Virtual Travel: Don’t Let COVID-19 Stop Seniors from Exploring the World
Author: Travis Lin
The tour bus was driving up the mountains and the tour guide stood at the front of the bus was telling some cringeworthy jokes. Luckily, the senior tour passengers on the bus seemed to be having a good time and had great interaction with the young guide. It is a typical slow-paced tour for the seniors, or what is sometimes known as “silver tourism”. If your parents have just recently retired, you have probably heard about these social activities they go to almost on a monthly basis. However, following the outbreak of the COVID-19 pandemic, these trips designed specifically for pensioners have been paused. Instead, virtual travel has gradually become a viable option.
Virtual travel is a type of virtual reality (VR) applications that first emerged in 2016. With a VR headset on, you’re ready to travel to any corner of the world.
When virtual travel first came to the market, it caused a stir and tourism operators worried that, with the new technology, nobody would ever want to travel abroad again. But soon, people knew that the worries were simply unnecessary as a large part of traveling involves physical experience and memories. Remember that time you forgot to bring enough money with you? Or the time your wallet was stolen? That day when the person traveling with you got sick and could only stay at the hotel? Or the humidity, temperature and smell in the air, the warmth of the sun and fragrance of coffee of an open-air cafe...? It takes both wonderful memories and terrible experience to make a trip complete. A few minutes’ experience via VR doesn’t even come close to its physical counterpart.
Nevertheless, under the circumstances, virtual travel can still offer unique experience. For instance, we can experience La Garma cave complex via VR while protecting cave painting from the Paleolithic age from the damages of tourist activities. While making a pilgrimage to Jerusalem has been made even more difficult during the pandemic, VR offers an alternative to the holy place for Christians, Muslims and Jews. The technology also offers an excellent alternative for the seniors as mentioned in the beginning of the article. With VR, they can continue to enjoy retired life despite the pandemic.
MyndVR, VR services tailor-made for seniors (source: myndvr)
MyndVR is a perfect example. MyndVR, a U.S. startup company focusing on providing virtual reality services for older adults, creates VR contents for seniors, offering them unforgettable immersive experiences that lift spirits and make them feel calm. Recently, Maple Knoll Village, a care home in Ohio, the U.S., has introduced MyndVR services in its community and the residents have become very fond of the new technology.
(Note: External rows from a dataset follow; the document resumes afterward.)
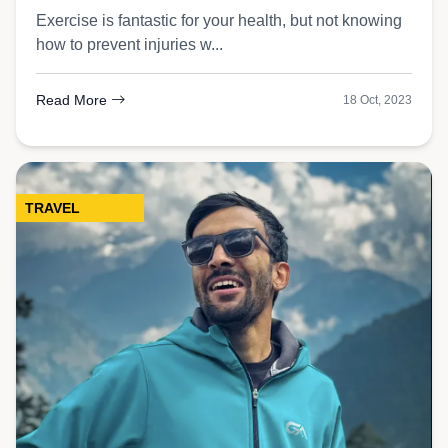
Exercise is fantastic for your health, but not knowing
how to prevent injuries w...
Read More
18 Oct, 2023
TRAVEL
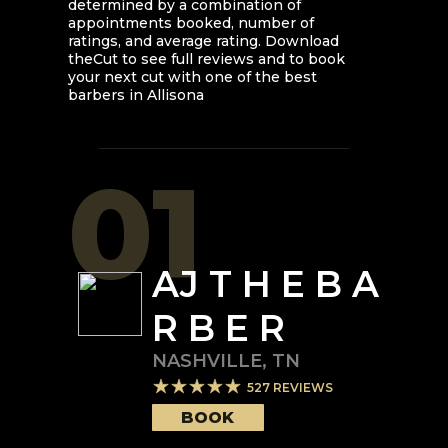
determined by a combination of
appointments booked, number of
ratings, and average rating. Download
theCut to see full reviews and to book
your next cut with one of the best
barbers in
Allisona
01
AJ T H E B A
R B E R
NASHVILLE
,
TN
527
REVIEWS
BOOK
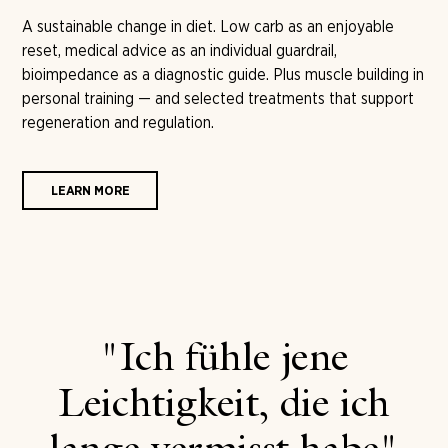
A sustainable change in diet. Low carb as an enjoyable
reset, medical advice as an individual guardrail,
bioimpedance as a diagnostic guide. Plus muscle building in
personal training — and selected treatments that support
regeneration and regulation.
LEARN MORE
"Ich fühle jene
Leichtigkeit, die ich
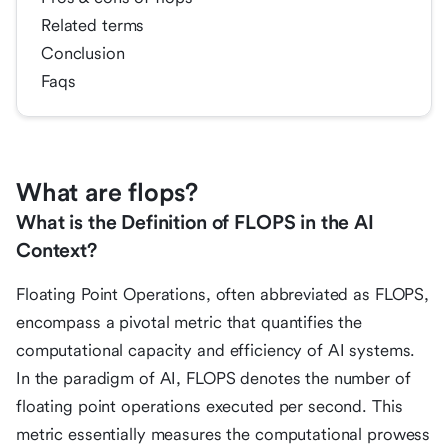
Related terms
Conclusion
Faqs
What are flops?
What is the Definition of FLOPS in the AI
Context?
Floating Point Operations, often abbreviated as FLOPS,
encompass a pivotal metric that quantifies the
computational capacity and efficiency of AI systems.
In the paradigm of AI, FLOPS denotes the number of
floating point operations executed per second. This
metric essentially measures the computational prowess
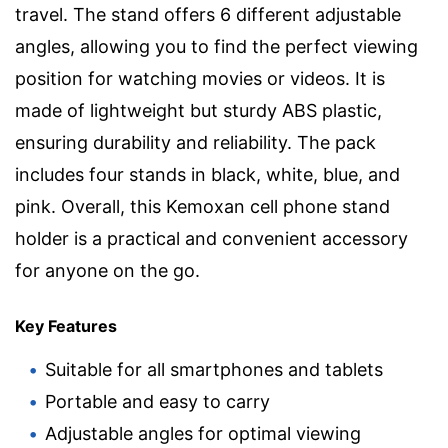
travel. The stand offers 6 different adjustable
angles, allowing you to find the perfect viewing
position for watching movies or videos. It is
made of lightweight but sturdy ABS plastic,
ensuring durability and reliability. The pack
includes four stands in black, white, blue, and
pink. Overall, this Kemoxan cell phone stand
holder is a practical and convenient accessory
for anyone on the go.
Key Features
Suitable for all smartphones and tablets
Portable and easy to carry
Adjustable angles for optimal viewing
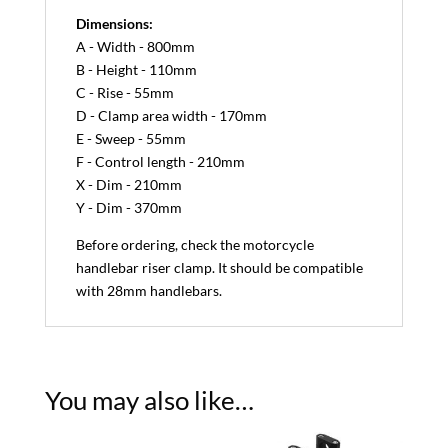
Dimensions:
A - Width - 800mm
B - Height - 110mm
C - Rise - 55mm
D - Clamp area width - 170mm
E - Sweep - 55mm
F - Control length - 210mm
X - Dim - 210mm
Y - Dim - 370mm
Before ordering, check the motorcycle
handlebar riser clamp. It should be compatible
with 28mm handlebars.
You may also like…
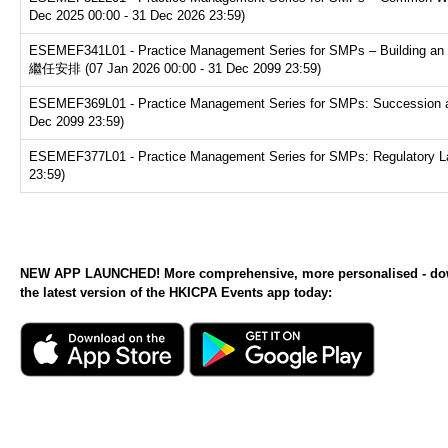
Dec 2025 00:00 - 31 Dec 2026 23:59)
ESEMEF341L01 - Practice Management Series for SMPs – Buildin
繼任安排 (07 Jan 2026 00:00 - 31 Dec 2099 23:59)
ESEMEF369L01 - Practice Management Series for SMPs: Succession and e
Dec 2099 23:59)
ESEMEF377L01 - Practice Management Series for SMPs: Regulatory Land
23:59)
NEW APP LAUNCHED! More comprehensive, more personalised - d
the latest version of the HKICPA Events app today:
MyndVR just started a collaboration with the Virtual Human Interaction Lab at Stanford University, which invited the residents at Maple Knoll Village to participate in the new study. The collaboration gave the residents at Maple Knoll Village an opportunity to experience VR for the first time. Maple Knoll Village resident Roy “Scooter” Franks, aged 88, said he had never used any VR content before. This was what he said:
It's completely different than picking up a magazine or a book and reading it. You're still sitting in your chair or whatever. This (VR) creates an activity which makes you more active.
Colorado River rafting is not exactly what would be categorized as an activity for all ages (source: outtherecolorado)
However, when Mr. Franks was asked to pick one VR content he enjoyed the most, he chose Colorado River rafting. The other VR content popular among the residents was VR parachuting. Again, another adventurous outdoor activity. Andy Criag, Chief Innovation Officer of Maple Knoll Village, said he was very excited to introduce VR services to the community. He said:
Even before the pandemic, we do have some residents that aren't able to go to different events off campus or even travel throughout the country or the world. The idea was if you can't physically leave campus and enjoy the arts or enjoy travel, we can do that virtually.
Any movie starring Morgan Freeman and Jack Nicholson should be on your must-watch movie list (source: thebucketlist)
It reminds me of the movie, The Bucket List. Whether people might see it as an inspirational story or not, the fact that it tells an adventure of two older people pursuing their dreams is already one that guarantees box office success. It is once said that, “you only live once.” It implies that one should explore as much as possible while still being young, or not to have any regrets. However, for seniors with limited mobility, physical condition plus the pandemic have caused great hindrance, not to mention that there is no turning back time. Virtual travel, perhaps, is the best answer for now.